## What is needed:
Search the records for the string "youtu". Copy each line where it occurs.

*** Begin section ***

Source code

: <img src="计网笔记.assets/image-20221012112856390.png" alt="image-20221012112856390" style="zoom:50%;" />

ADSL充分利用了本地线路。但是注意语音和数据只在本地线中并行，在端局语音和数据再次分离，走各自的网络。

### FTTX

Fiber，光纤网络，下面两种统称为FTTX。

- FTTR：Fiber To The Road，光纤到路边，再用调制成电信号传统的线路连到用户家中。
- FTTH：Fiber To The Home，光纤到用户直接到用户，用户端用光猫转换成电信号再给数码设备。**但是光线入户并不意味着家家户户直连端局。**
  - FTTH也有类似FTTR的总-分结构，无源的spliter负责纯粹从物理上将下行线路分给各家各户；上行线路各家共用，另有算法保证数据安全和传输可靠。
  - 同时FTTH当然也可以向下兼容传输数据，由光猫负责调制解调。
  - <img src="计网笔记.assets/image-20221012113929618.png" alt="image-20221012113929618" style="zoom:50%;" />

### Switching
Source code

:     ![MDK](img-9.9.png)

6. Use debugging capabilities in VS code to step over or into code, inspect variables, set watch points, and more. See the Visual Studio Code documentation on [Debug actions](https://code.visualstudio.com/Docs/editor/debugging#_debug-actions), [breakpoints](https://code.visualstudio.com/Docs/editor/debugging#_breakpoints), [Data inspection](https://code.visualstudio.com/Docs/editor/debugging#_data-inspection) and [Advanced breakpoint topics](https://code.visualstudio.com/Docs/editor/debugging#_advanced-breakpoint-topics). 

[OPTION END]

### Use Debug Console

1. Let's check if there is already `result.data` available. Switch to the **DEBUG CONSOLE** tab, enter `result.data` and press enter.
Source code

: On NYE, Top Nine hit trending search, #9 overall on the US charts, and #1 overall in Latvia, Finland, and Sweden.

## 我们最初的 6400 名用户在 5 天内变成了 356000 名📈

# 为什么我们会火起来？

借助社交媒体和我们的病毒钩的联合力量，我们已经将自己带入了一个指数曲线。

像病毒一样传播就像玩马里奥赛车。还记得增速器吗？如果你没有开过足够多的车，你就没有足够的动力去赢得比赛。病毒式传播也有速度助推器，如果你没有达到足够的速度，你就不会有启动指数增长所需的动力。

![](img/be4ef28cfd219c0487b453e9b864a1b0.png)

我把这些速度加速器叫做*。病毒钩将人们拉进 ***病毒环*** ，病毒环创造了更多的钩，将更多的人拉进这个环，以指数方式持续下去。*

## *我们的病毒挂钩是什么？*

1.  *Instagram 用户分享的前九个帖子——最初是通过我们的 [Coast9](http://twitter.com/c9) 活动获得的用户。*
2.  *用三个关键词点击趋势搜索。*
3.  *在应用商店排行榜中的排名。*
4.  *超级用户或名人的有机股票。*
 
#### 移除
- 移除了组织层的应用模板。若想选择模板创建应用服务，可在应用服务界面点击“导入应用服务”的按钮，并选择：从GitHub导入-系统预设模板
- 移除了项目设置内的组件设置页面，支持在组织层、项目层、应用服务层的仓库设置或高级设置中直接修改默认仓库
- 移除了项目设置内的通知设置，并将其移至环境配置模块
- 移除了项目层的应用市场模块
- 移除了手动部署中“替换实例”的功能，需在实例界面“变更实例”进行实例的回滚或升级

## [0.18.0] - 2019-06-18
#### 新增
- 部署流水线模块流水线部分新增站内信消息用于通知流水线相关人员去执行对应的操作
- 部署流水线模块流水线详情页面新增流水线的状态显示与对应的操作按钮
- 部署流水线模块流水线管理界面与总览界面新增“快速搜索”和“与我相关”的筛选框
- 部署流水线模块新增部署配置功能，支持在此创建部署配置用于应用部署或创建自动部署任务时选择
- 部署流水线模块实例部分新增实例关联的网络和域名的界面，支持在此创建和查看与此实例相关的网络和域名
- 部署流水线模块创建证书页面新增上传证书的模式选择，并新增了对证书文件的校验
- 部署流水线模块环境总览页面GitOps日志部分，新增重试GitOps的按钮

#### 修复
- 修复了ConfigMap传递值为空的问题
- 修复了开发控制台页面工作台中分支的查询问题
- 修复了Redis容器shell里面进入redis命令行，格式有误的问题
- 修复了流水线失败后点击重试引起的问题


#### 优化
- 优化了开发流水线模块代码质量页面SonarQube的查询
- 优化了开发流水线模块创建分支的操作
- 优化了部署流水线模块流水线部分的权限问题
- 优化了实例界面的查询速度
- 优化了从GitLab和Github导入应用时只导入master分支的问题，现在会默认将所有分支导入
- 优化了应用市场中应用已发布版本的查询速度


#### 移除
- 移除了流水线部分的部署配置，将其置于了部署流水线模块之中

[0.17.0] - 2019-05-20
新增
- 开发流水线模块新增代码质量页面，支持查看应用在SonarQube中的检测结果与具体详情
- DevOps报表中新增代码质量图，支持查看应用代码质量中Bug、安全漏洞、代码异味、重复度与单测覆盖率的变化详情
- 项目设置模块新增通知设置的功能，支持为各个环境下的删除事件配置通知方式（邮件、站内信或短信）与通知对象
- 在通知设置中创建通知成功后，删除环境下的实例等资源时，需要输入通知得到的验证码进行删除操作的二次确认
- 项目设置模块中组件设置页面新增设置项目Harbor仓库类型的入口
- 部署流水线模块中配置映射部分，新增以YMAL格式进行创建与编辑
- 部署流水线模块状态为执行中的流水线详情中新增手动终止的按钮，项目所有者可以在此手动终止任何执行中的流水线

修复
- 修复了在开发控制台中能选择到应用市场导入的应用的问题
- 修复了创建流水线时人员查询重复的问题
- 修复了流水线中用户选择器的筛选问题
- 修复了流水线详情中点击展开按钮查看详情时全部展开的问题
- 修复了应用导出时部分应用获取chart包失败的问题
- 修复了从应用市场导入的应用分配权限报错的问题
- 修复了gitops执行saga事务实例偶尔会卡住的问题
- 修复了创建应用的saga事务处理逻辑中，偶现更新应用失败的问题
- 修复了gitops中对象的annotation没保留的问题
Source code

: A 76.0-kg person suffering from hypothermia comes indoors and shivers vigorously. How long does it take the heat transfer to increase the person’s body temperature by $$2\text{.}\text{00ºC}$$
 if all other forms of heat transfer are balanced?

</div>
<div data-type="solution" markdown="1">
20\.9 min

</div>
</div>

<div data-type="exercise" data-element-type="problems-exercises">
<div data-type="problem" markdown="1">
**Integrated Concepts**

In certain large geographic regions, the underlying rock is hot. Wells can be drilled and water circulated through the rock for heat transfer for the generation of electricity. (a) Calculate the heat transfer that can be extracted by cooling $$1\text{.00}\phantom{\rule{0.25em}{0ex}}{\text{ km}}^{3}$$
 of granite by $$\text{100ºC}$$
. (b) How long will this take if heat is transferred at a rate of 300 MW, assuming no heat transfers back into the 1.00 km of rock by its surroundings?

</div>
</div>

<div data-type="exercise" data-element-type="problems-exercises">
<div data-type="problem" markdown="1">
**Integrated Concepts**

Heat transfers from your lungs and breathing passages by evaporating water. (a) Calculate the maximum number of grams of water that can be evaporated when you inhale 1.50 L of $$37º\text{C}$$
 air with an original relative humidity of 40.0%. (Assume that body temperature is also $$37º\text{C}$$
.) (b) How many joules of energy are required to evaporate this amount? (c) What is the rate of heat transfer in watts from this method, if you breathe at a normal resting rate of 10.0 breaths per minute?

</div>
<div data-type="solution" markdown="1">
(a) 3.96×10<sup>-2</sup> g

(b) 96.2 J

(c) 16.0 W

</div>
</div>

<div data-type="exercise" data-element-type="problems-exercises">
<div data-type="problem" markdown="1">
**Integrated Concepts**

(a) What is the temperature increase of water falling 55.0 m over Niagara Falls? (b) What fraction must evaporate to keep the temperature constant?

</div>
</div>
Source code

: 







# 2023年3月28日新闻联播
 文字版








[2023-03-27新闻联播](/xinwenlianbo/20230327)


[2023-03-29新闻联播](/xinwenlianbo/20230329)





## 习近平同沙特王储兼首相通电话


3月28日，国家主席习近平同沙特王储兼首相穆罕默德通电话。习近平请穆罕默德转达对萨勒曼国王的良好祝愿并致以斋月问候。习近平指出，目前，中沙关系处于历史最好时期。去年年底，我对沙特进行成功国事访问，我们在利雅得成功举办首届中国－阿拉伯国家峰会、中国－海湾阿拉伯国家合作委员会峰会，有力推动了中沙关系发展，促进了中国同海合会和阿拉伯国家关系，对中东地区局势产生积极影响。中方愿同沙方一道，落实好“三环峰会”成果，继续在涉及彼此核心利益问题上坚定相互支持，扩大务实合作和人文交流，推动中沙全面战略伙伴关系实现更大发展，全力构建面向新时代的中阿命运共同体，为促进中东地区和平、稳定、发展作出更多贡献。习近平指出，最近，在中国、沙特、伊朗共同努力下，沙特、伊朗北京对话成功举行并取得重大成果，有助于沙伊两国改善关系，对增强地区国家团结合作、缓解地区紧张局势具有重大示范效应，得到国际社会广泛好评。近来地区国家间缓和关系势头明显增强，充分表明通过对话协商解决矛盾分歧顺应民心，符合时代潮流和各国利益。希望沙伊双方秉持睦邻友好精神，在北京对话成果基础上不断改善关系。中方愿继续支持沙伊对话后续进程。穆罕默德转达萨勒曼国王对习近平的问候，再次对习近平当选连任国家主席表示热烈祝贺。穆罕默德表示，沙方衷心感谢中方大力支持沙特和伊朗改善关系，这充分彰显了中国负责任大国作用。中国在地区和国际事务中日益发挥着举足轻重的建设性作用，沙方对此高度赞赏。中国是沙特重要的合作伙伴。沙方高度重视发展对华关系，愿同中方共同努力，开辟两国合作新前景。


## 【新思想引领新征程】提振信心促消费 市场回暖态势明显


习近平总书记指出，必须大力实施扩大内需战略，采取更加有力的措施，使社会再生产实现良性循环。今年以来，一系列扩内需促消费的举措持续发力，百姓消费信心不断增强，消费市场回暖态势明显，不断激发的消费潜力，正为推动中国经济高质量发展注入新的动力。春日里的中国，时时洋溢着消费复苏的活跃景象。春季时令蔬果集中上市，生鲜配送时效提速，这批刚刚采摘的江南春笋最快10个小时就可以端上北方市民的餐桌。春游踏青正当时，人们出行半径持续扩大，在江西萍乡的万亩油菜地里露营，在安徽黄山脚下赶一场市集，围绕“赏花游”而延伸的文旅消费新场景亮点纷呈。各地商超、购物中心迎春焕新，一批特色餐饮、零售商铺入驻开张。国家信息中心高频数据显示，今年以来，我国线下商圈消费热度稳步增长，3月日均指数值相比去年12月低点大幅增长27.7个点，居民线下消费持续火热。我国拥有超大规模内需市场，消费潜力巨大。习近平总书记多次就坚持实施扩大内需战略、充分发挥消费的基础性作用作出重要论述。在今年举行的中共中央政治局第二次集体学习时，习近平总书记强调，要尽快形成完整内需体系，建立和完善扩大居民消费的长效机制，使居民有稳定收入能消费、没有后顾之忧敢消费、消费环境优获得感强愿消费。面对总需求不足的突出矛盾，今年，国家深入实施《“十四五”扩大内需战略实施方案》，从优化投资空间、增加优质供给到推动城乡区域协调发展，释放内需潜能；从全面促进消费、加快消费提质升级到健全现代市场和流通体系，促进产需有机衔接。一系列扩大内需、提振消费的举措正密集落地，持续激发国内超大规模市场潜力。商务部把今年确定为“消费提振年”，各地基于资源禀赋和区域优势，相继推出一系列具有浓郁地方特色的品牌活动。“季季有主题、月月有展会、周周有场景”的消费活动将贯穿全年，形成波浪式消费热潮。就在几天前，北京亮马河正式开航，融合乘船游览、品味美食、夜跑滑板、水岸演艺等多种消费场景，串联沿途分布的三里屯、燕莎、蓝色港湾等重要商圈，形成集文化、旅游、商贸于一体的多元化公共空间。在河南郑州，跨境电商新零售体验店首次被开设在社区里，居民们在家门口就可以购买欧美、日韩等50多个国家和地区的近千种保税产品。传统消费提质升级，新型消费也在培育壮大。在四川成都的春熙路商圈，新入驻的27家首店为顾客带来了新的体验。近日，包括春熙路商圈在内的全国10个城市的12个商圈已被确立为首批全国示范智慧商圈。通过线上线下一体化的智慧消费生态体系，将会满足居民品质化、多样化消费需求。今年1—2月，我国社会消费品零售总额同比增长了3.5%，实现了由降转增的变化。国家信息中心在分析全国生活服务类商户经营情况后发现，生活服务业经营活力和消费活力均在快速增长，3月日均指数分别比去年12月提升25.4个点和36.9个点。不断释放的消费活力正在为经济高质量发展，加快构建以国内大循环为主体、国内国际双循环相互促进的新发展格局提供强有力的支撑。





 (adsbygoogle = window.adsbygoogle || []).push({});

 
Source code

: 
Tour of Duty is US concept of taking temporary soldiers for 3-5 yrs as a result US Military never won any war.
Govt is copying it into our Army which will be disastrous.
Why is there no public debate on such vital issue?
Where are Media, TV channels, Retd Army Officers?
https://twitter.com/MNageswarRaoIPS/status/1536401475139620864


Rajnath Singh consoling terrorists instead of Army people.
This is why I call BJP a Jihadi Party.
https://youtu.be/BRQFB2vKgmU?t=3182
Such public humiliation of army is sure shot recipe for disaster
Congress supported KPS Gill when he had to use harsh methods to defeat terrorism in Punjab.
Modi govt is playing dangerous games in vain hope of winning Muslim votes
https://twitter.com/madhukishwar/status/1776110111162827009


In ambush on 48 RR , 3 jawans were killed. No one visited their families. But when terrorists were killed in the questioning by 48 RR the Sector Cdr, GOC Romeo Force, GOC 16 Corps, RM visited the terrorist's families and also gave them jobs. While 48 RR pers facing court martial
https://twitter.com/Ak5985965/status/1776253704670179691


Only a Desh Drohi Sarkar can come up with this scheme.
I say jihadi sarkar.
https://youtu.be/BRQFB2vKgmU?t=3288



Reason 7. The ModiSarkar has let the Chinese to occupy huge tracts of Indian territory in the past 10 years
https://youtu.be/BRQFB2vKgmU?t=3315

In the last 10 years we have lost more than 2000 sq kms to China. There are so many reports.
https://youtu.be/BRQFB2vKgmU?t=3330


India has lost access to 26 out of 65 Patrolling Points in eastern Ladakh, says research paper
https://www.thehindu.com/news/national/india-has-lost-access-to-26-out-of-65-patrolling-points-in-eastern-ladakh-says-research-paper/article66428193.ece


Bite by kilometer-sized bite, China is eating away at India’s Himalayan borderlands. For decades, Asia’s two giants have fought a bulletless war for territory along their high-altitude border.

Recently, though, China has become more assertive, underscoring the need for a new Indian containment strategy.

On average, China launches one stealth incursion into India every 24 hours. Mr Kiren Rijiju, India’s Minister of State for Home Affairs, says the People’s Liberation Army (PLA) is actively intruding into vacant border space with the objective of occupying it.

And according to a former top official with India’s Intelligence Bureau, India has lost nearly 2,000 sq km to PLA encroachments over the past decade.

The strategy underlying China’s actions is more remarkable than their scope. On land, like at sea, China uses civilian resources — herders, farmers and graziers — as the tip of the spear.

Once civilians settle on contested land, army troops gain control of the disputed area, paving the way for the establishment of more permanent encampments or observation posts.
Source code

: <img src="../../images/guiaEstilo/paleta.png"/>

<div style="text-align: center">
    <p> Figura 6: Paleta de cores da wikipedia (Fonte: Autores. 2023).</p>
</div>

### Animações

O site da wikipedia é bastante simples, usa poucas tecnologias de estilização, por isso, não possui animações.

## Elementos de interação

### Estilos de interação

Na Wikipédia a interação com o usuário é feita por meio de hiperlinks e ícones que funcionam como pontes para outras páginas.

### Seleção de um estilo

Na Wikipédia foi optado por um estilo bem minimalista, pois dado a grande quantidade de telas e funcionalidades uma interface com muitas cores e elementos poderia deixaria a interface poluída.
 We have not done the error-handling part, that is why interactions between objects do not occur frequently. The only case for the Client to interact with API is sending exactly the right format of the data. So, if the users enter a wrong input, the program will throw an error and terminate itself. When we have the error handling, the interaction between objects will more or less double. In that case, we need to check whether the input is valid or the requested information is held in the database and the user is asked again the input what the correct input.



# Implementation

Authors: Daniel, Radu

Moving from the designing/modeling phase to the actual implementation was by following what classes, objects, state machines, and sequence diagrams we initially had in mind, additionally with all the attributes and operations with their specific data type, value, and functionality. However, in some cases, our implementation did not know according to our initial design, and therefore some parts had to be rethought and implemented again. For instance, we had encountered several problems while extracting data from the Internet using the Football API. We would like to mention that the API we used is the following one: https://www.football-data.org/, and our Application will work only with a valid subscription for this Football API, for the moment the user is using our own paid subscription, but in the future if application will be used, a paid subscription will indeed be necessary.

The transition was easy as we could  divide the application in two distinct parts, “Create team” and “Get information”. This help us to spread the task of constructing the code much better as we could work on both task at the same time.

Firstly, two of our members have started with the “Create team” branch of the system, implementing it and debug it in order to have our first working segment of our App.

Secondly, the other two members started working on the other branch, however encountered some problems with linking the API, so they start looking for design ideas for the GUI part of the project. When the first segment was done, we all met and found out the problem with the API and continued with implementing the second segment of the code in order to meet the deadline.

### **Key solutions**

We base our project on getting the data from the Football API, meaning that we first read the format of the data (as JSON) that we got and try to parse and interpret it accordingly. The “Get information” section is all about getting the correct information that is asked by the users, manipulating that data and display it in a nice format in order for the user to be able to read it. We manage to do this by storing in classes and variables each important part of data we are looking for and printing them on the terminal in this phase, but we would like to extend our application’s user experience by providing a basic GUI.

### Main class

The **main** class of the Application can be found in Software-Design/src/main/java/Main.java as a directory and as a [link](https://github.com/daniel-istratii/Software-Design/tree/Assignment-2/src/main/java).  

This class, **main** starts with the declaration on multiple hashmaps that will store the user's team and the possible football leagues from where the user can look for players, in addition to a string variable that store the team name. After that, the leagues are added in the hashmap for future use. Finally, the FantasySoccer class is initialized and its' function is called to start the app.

*** End section ***

## Result:
https://youtu.be/BRQFB2vKgmU?t=3182
https://youtu.be/BRQFB2vKgmU?t=3288
https://youtu.be/BRQFB2vKgmU?t=3315
https://youtu.be/BRQFB2vKgmU?t=3330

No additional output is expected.